A long-haired and expressionless man named Visel (Leon Miguel) serves as point man for the kidnappers, who demand an exorbitant price from the Changho and his wife, whose relationship takes a beating from their sudden loss.
The search for the girls twists and turns amid a filthy Philippines landscape rendered in slate grays, the sun never casting light on the messy situation. The trail to the girls runs through post-apocalyptic looking landfills and hot, jaundiced investigation rooms, eventually making its way into the disturbing world of sex slavery.
Characters’ intentions and alliances shift with each bit of new information.
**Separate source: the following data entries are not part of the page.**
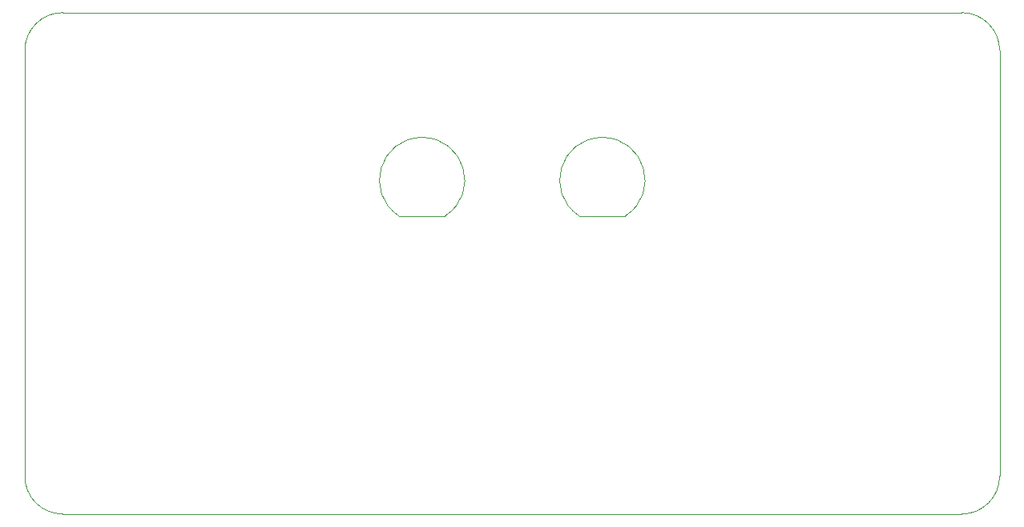
<source format=gbr>
G04 #@! TF.GenerationSoftware,KiCad,Pcbnew,(6.0.5)*
G04 #@! TF.CreationDate,2023-01-29T19:52:40+01:00*
G04 #@! TF.ProjectId,fplate,66706c61-7465-42e6-9b69-6361645f7063,0.8*
G04 #@! TF.SameCoordinates,Original*
G04 #@! TF.FileFunction,Profile,NP*
%FSLAX46Y46*%
G04 Gerber Fmt 4.6, Leading zero omitted, Abs format (unit mm)*
G04 Created by KiCad (PCBNEW (6.0.5)) date 2023-01-29 19:52:40*
%MOMM*%
%LPD*%
G01*
G04 APERTURE LIST*
G04 #@! TA.AperFunction,Profile*
%ADD10C,0.050000*%
G04 #@! TD*
G04 #@! TA.AperFunction,Profile*
%ADD11C,0.100000*%
G04 #@! TD*
G04 APERTURE END LIST*
D10*
X153450000Y-91500000D02*
G75*
G03*
X148600000Y-91500000I-2425000J3800000D01*
G01*
X134400000Y-91500000D02*
G75*
G03*
X129550000Y-91500000I-2425000J3800000D01*
G01*
D11*
X94000000Y-70000000D02*
X189000000Y-70000000D01*
D10*
X148600000Y-91500000D02*
X153450000Y-91500000D01*
D11*
X193000000Y-74000000D02*
X193000000Y-119000000D01*
X94000000Y-70000000D02*
G75*
G03*
X90000000Y-74000000I30J-4000030D01*
G01*
X189000000Y-123000000D02*
G75*
G03*
X193000000Y-119000000I19900J3980100D01*
G01*
X189000000Y-123000000D02*
X94000000Y-123000000D01*
D10*
X129550000Y-91500000D02*
X134400000Y-91500000D01*
D11*
X193000000Y-74000000D02*
G75*
G03*
X189000000Y-70000000I-4000000J0D01*
G01*
X90000000Y-119000000D02*
X90000000Y-74000000D01*
X90000000Y-119000000D02*
G75*
G03*
X94000000Y-123000000I3980100J-19900D01*
G01*
M02*

</source>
The puzzle continually rearranges but never seems to fit together. Morales’ lensing and editing lend the proceedings a harried feel. He repeatedly ties the story and characters’ emotions into knots only to let them fray into a disorganized web. Reyes, wide-eyed and sweaty, propels the movie with a palpable fear and anxiety exacerbated by his own lies. He creates in Marlon a sympathetic but tragic figure who, despite his best intentions, can’t harness control of the rapidly devolving situation. Just when it seems Marlon is a mere innocent rocked by a tumultuous sea of corruption, Morales gives the story another wrinkle.
“Graceland” paints a disturbing picture of a lawless world of vigilante justice while illustrating the intrinsic desire to protect those we love. It is one of the bleakest movies you’ll see all year, but its dramatic contours mark Morales as a filmmaker with the ability to craft a tight and unnerving story.